Yes, I spelled it the Canadian way. I do that sometimes.

Honours come in all sizes, big and small. It is an honour to be nominated for an award, or to get honourable mention. It’s also an honour to appear on Ellen Datlow’s recommended reading list, which she publishes in association with her annual Best Horror of the Year anthologies. I’ve had the honour of having stories mentioned on a number of occasions. This year, she included “Aeliana” from Shining in the Dark in her comprehensive recommendation list.

This weekend I put the finishing touches on a 7000-word essay that will be published as a magazine cover story sometime this fall. I can’t say where yet. I’ll read it over one. more. time. and probably make a bunch more changes to it when doing so, but it’s essentially finished, a week or more ahead of deadline.

This week, I’ll be celebrating my 30th anniversary with my day job. It’s hard to imagine that I’ve spent over half my life working for the same company, although it’s had a couple of name changes during that time. My father had over 45 years at his job, so I still have a way to go to catch up to that family record.

Usually it’s careless workers who cause problems with electricity or water mains on a Friday afternoon near our office, but last week it was just nature. A 30″ water pipe twelve feet below the surface of the boulevard by our building broke open of its own volition, eroding the ground under the road surface. The entire road, which is a major entrance/exit corridor for the community, was closed in both directions over the weekend. One direction was reopened after they confirmed that the road could still hold traffic, but the other direction is going to require a lot of work to get it back into service.

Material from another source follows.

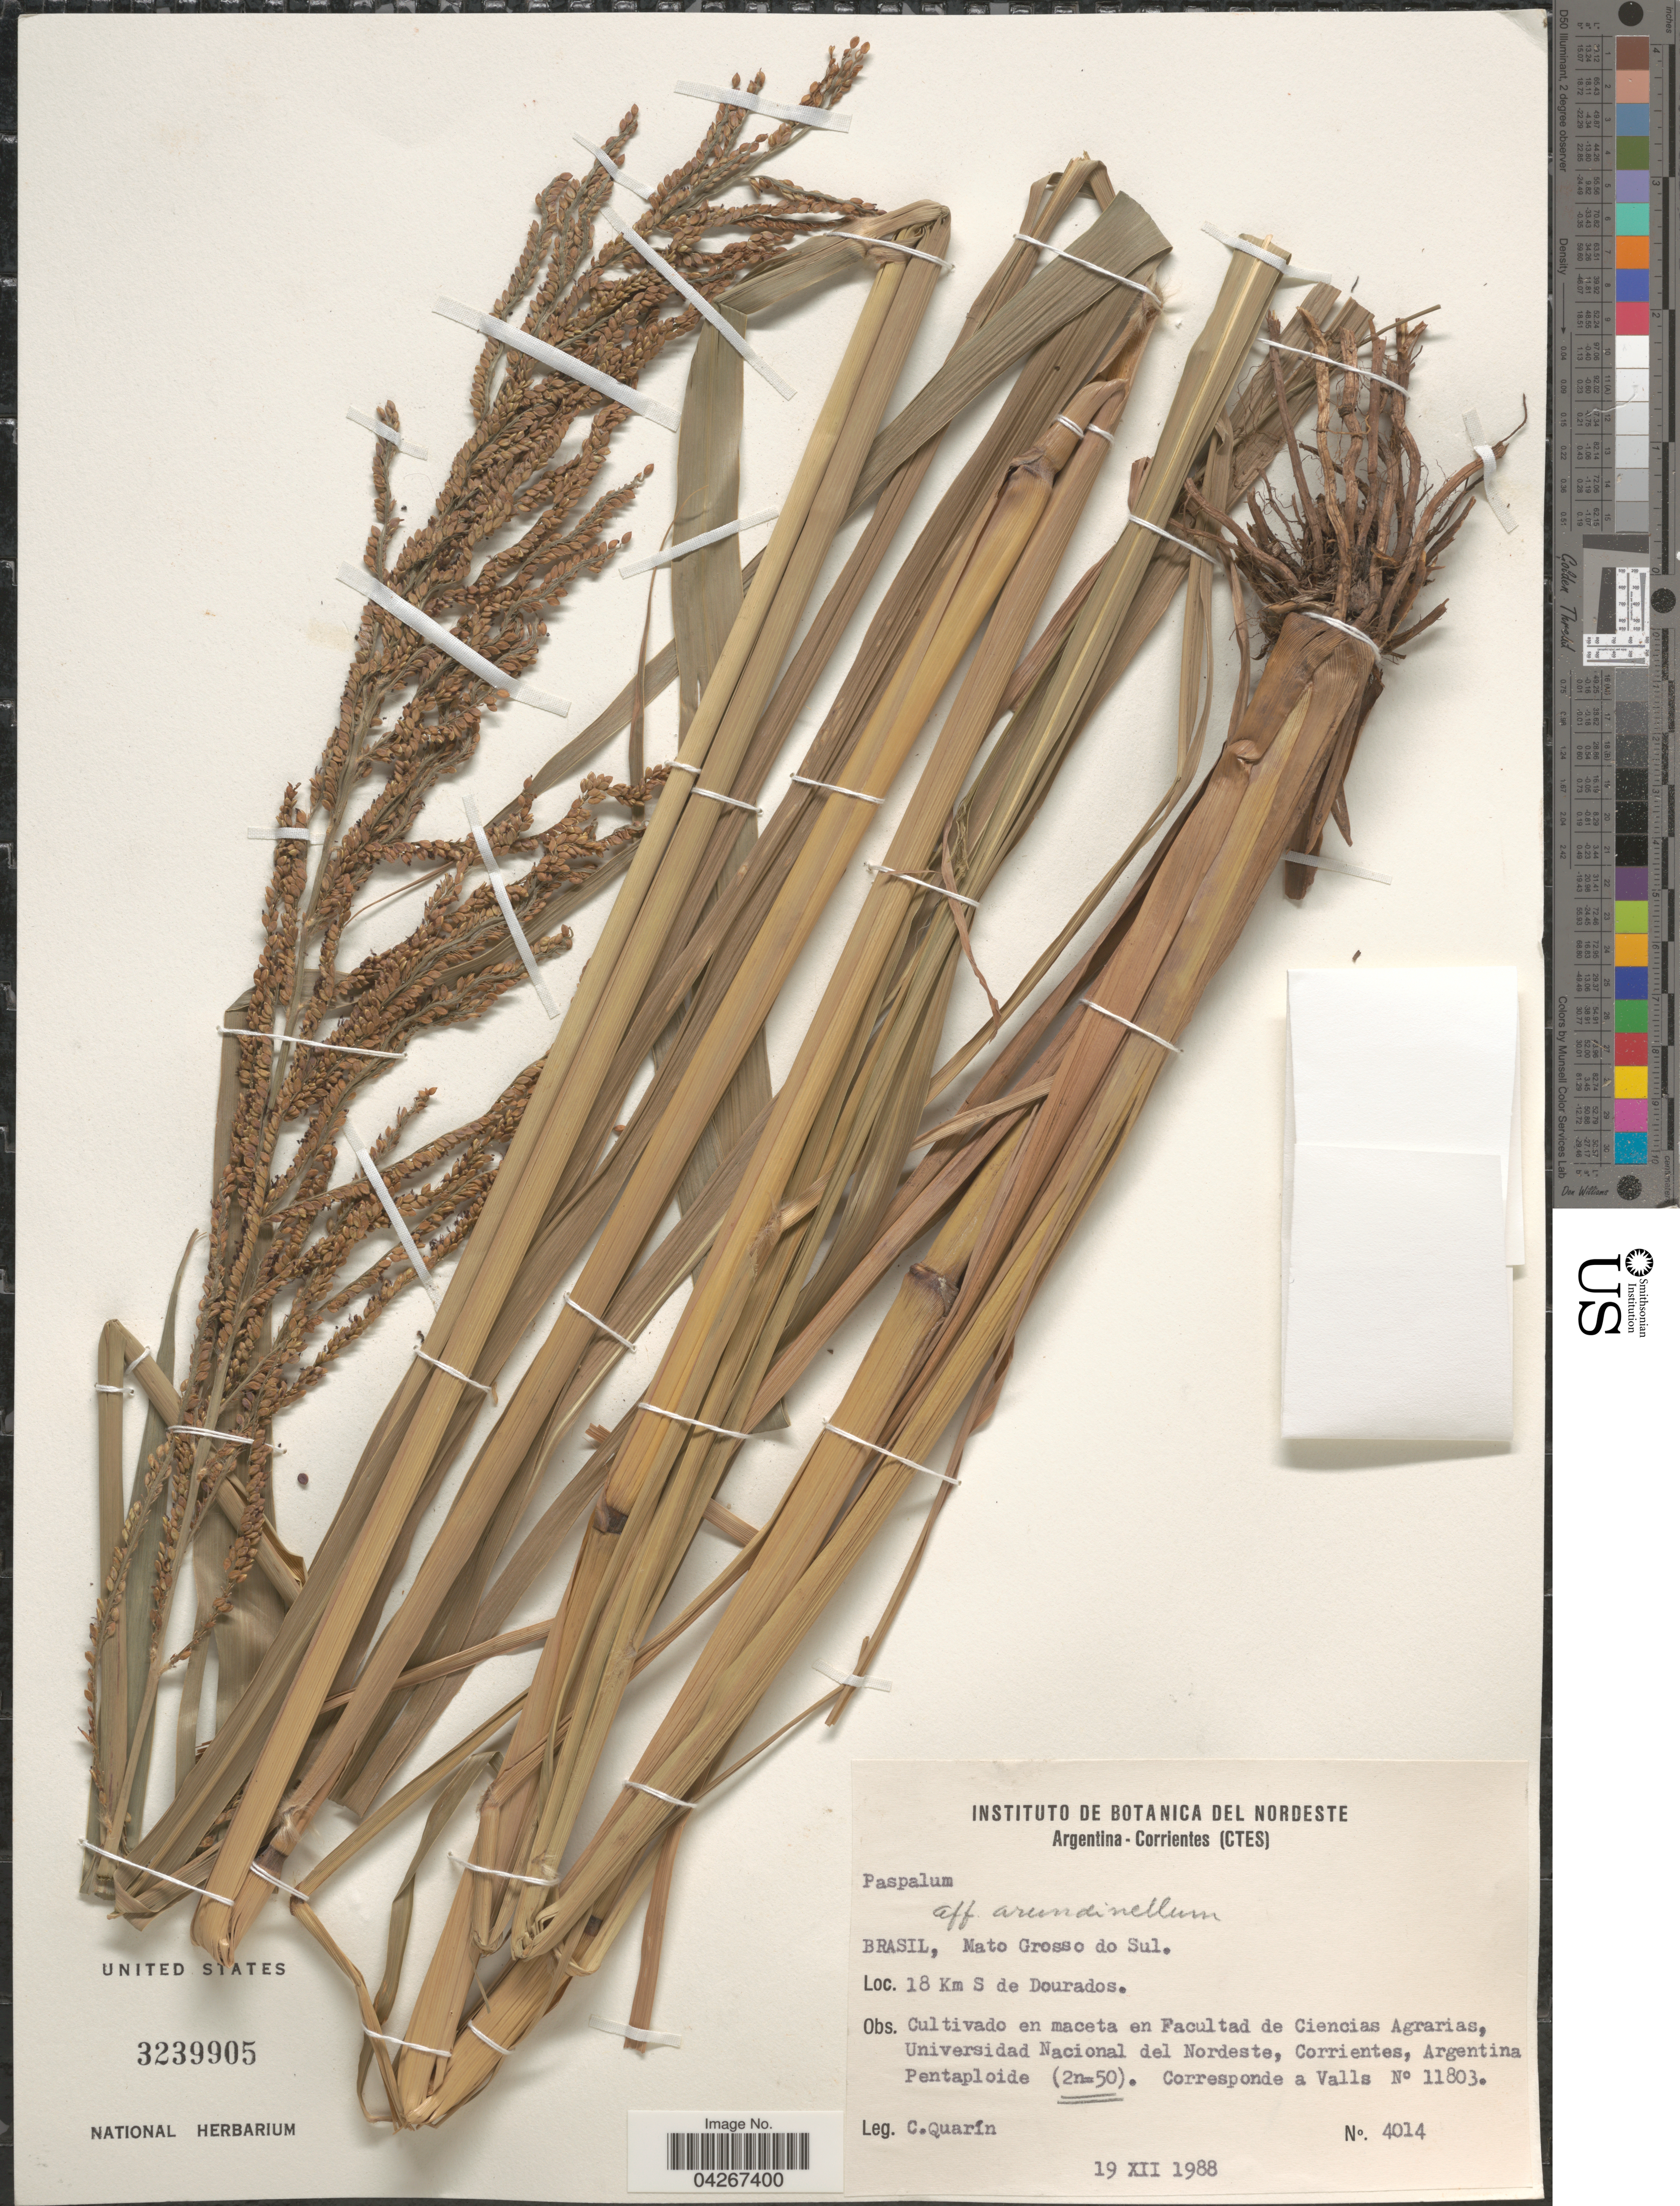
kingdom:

We watched a few movies on Amazon Prime this weekend. First, we saw Late Night, written by and starring Mindy Kaling, and featuring Emma Thompson, Amy Ryan, Hugh Dancy and John Lithgow, with some celeb talk show host cameos. Thompson has been the host of a late night talk show for nearly 30 years and her ratings have been on a steady slide for the past decade. Kaling’s Molly ends up being the first female in the writer’s room at a time when Thompson is on the verge of being replaced. It has a lot to say about representation. Pretty good.

Then we watched the Australian drama Ladies in Black about several women who work in a posh Sydney department store in 1959. The main character is a teenager on the verge of finishing high school who works at the store during the Christmas rush. It took me a while to realize that the actress who plays her coworker Fay was Rachel Taylor, who plays Trish Walker on Jessica Jones, and Julia Ormond is unrecognizable as the “continental” Magda. It’s a thoroughly charming film. Feel good all the way through.

Last night we saw The Hiding Place starring Kim Hunter (in her final role) and Timothy Bottoms. It’s based on a stage play and it feels like one, too. Hunter plays a mother who is (probably) exhibiting signs of dementia and Bottoms is her son. There have been other family members, but they’re gone and the story gets to the bottom of what really happened to one of them. Hunter (who played Zira in the Planet of the Apes films) is divine, but I had a hard time with the staginess of the direction. They did break free from the single-room setting on occasion, but they never found a way to break free from writing that works better in a play than a film.